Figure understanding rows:
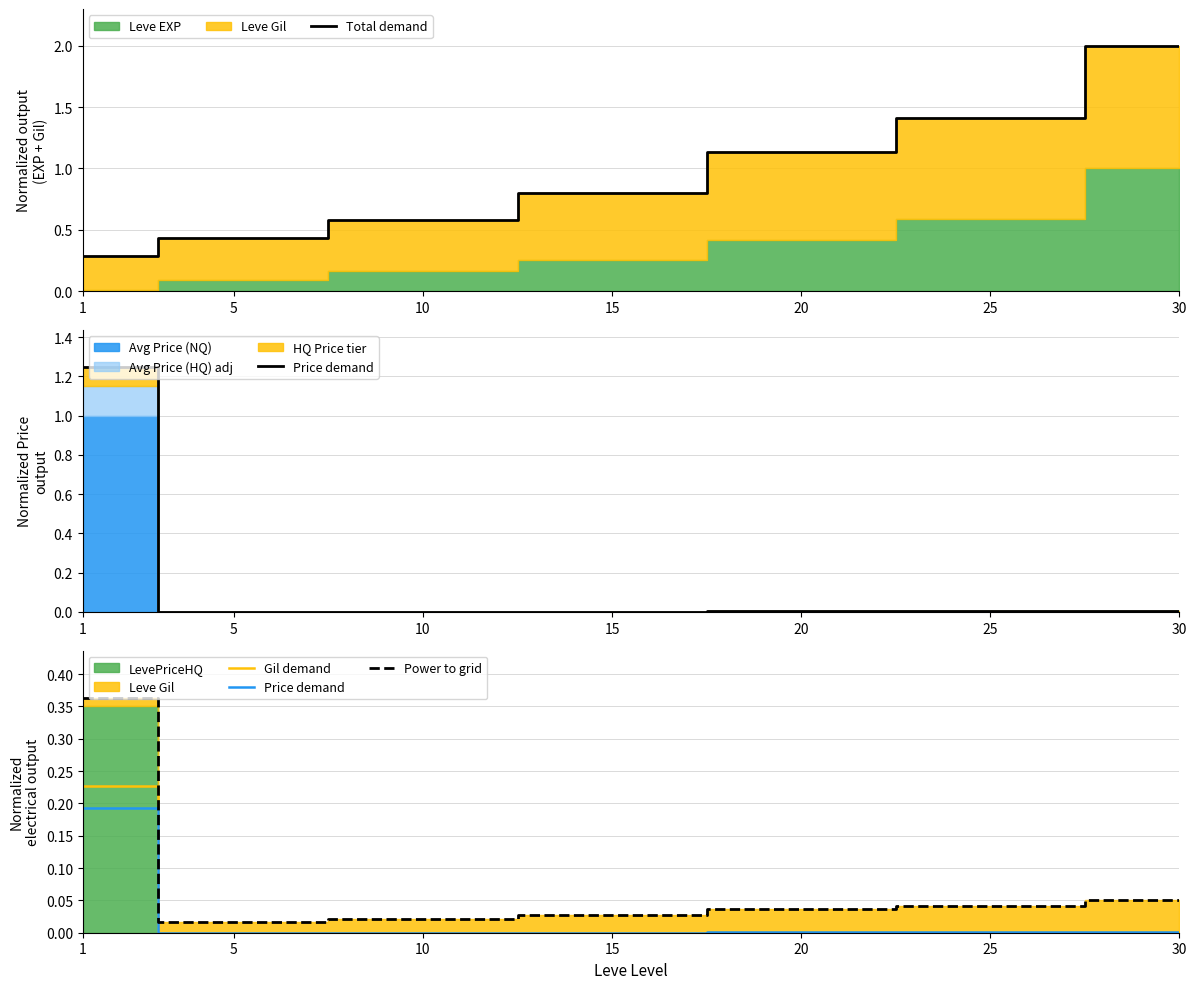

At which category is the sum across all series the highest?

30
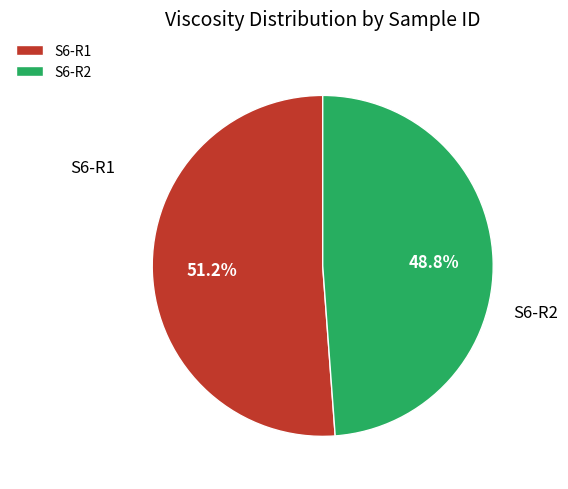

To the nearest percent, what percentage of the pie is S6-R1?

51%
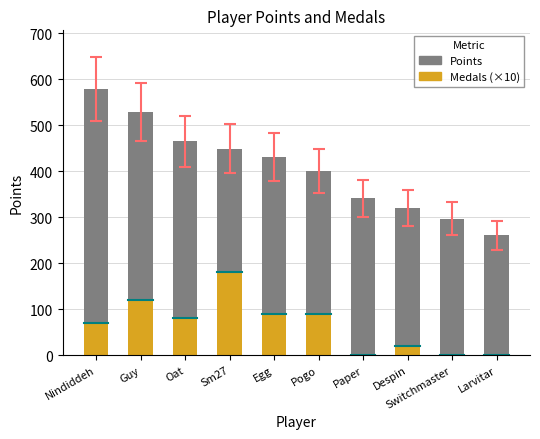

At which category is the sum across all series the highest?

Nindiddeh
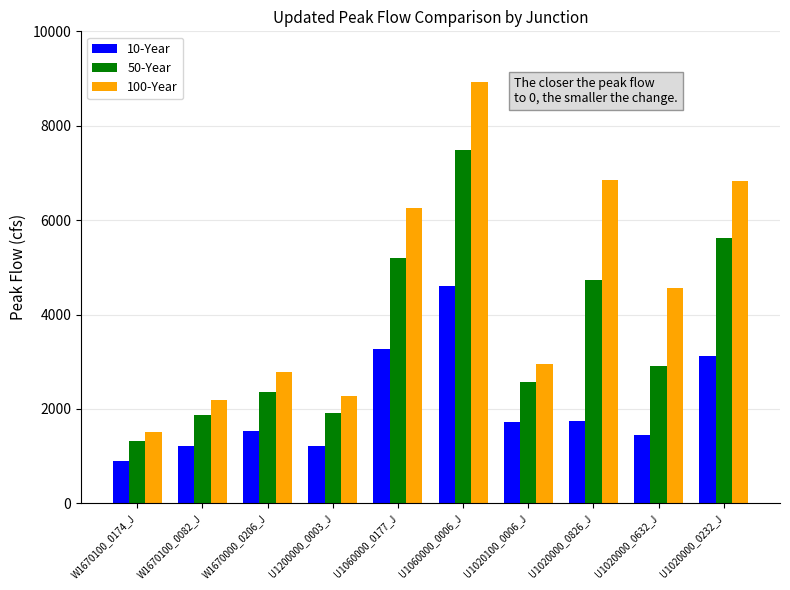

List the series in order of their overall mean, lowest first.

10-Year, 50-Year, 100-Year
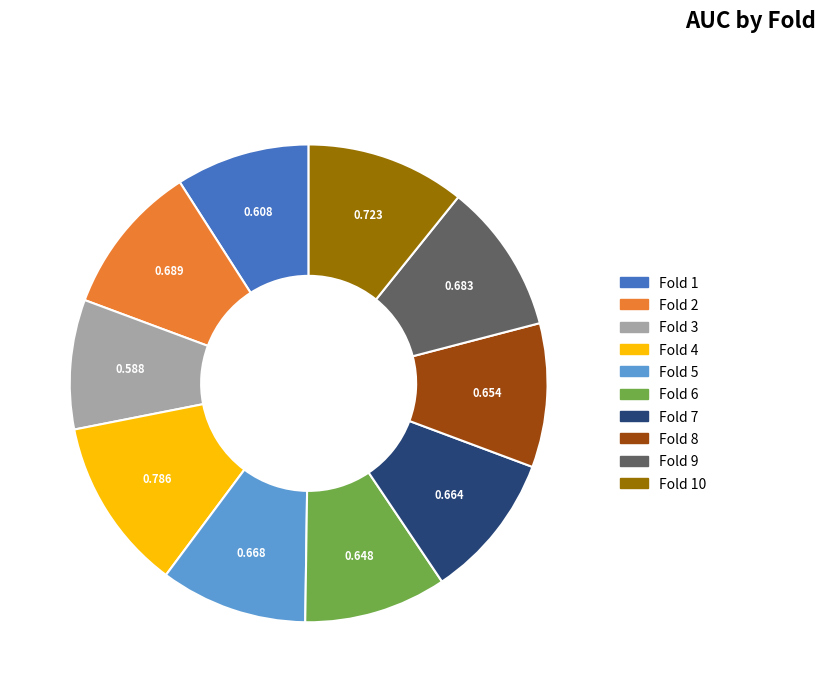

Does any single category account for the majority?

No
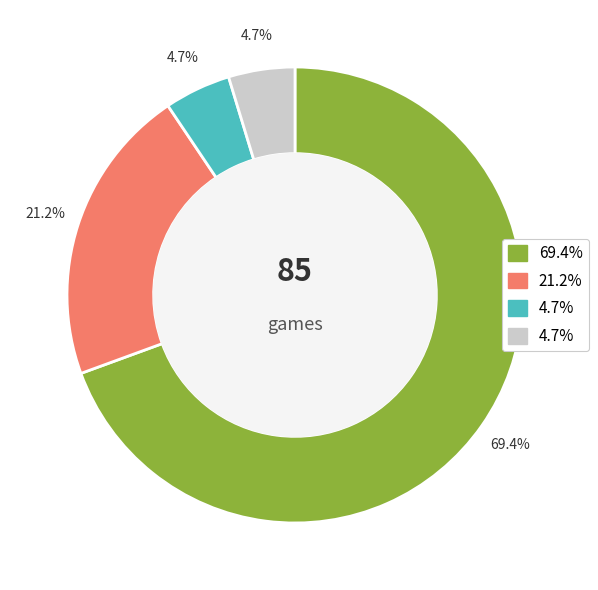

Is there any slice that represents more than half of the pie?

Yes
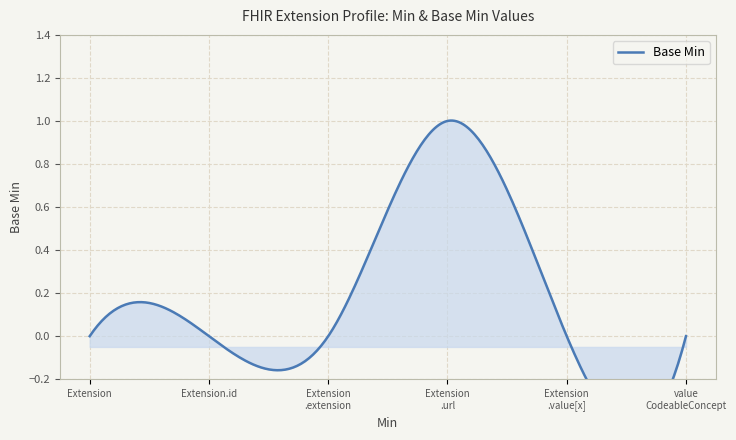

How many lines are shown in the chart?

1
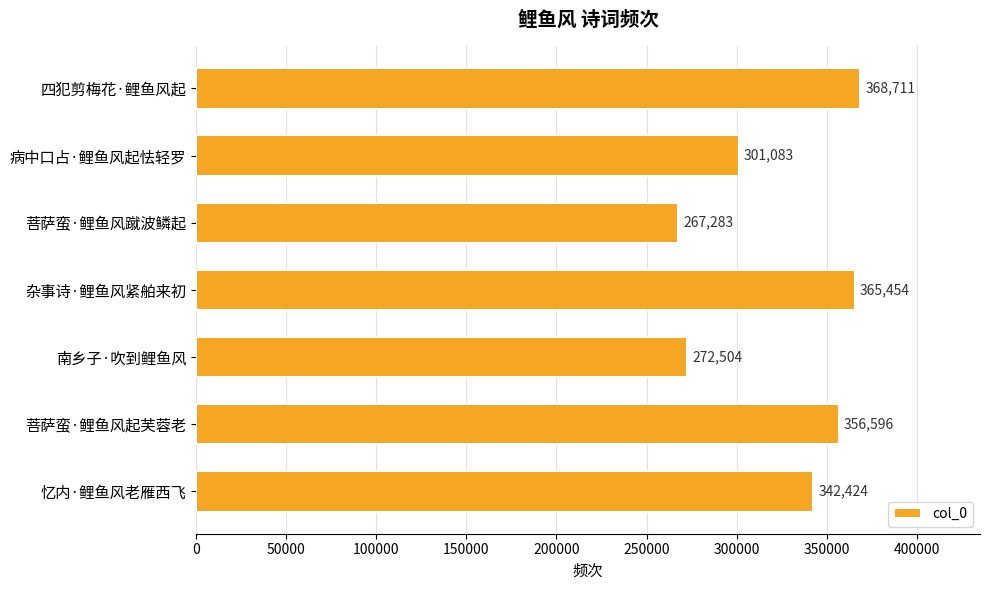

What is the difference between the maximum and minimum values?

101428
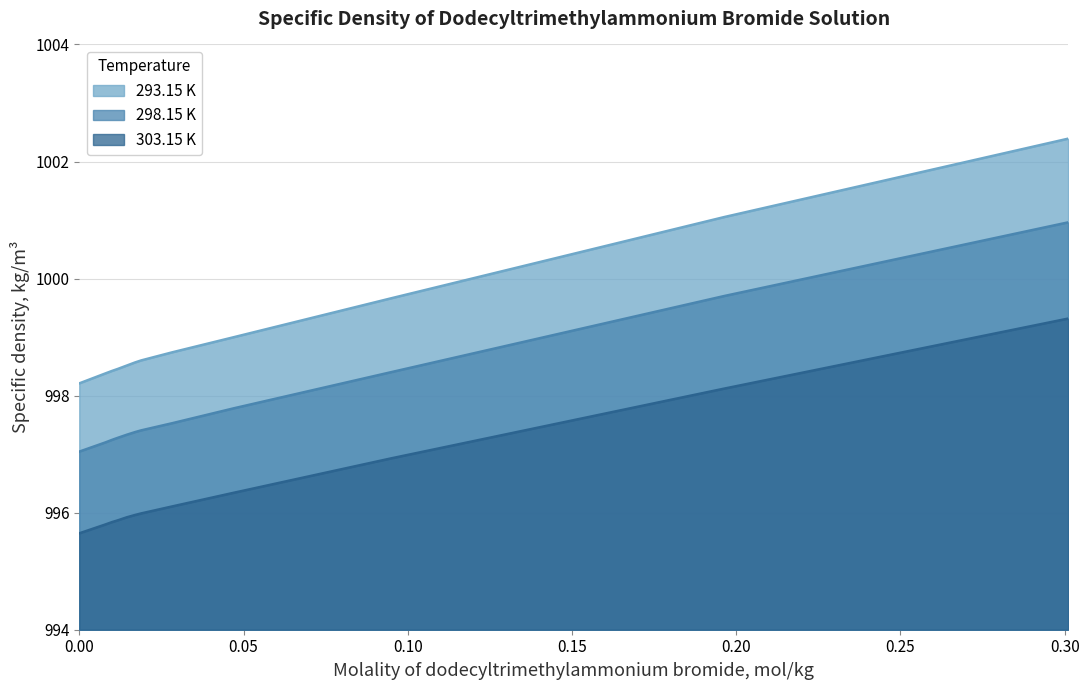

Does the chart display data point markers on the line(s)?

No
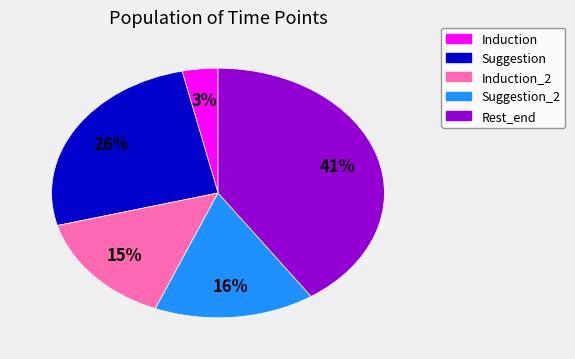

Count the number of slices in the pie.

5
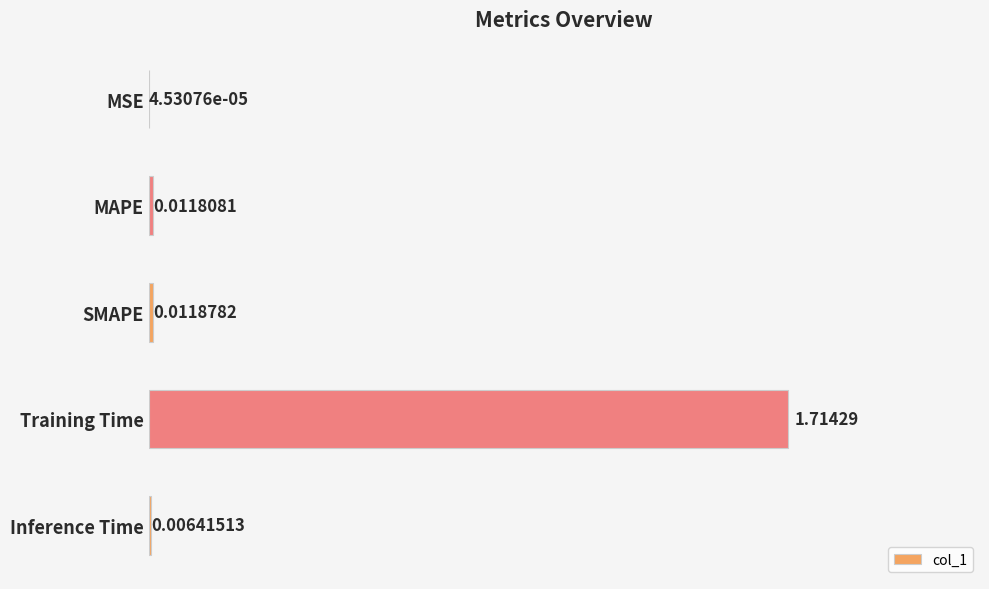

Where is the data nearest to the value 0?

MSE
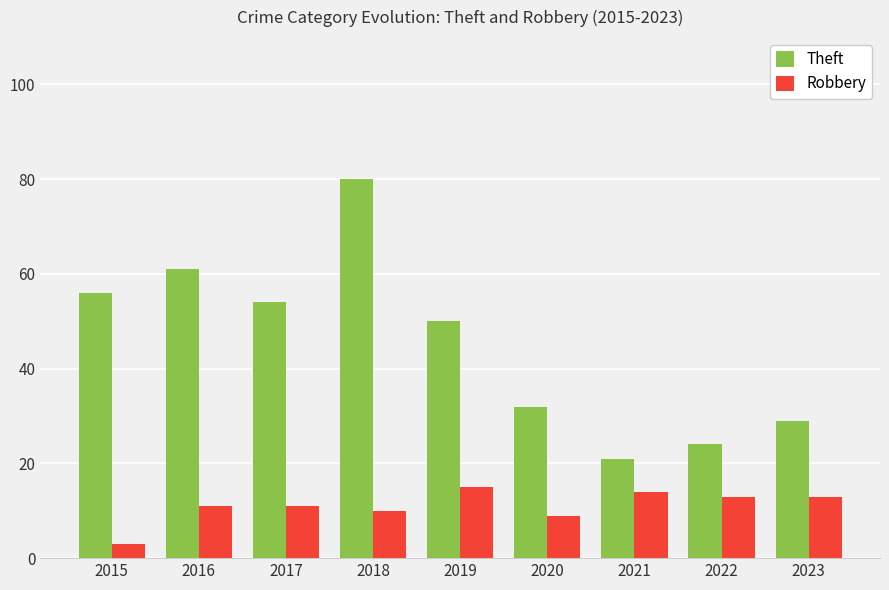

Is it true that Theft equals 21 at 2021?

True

• PROBLEM DETAILS
Render every line of the rows above as a Markdown table with the columns No. and Line, numbering the lines in order and skipping blank ones. Leave the picture lines out.

• TASK RESULT
| No. | Line |
|---|---|
| 1 | At which category is the sum across all series the highest? |
| 2 | 30 |
| 3 | To the nearest percent, what percentage of the pie is S6-R1? |
| 4 | 51% |
| 5 | At which category is the sum across all series the highest? |
| 6 | Nindiddeh |
| 7 | List the series in order of their overall mean, lowest first. |
| 8 | 10-Year, 50-Year, 100-Year |
| 9 | Does any single category account for the majority? |
| 10 | No |
| 11 | Is there any slice that represents more than half of the pie? |
| 12 | Yes |
| 13 | How many lines are shown in the chart? |
| 14 | 1 |
| 15 | What is the difference between the maximum and minimum values? |
| 16 | 101428 |
| 17 | Does the chart display data point markers on the line(s)? |
| 18 | No |
| 19 | Count the number of slices in the pie. |
| 20 | 5 |
| 21 | Where is the data nearest to the value 0? |
| 22 | MSE |
| 23 | Is it true that Theft equals 21 at 2021? |
| 24 | True |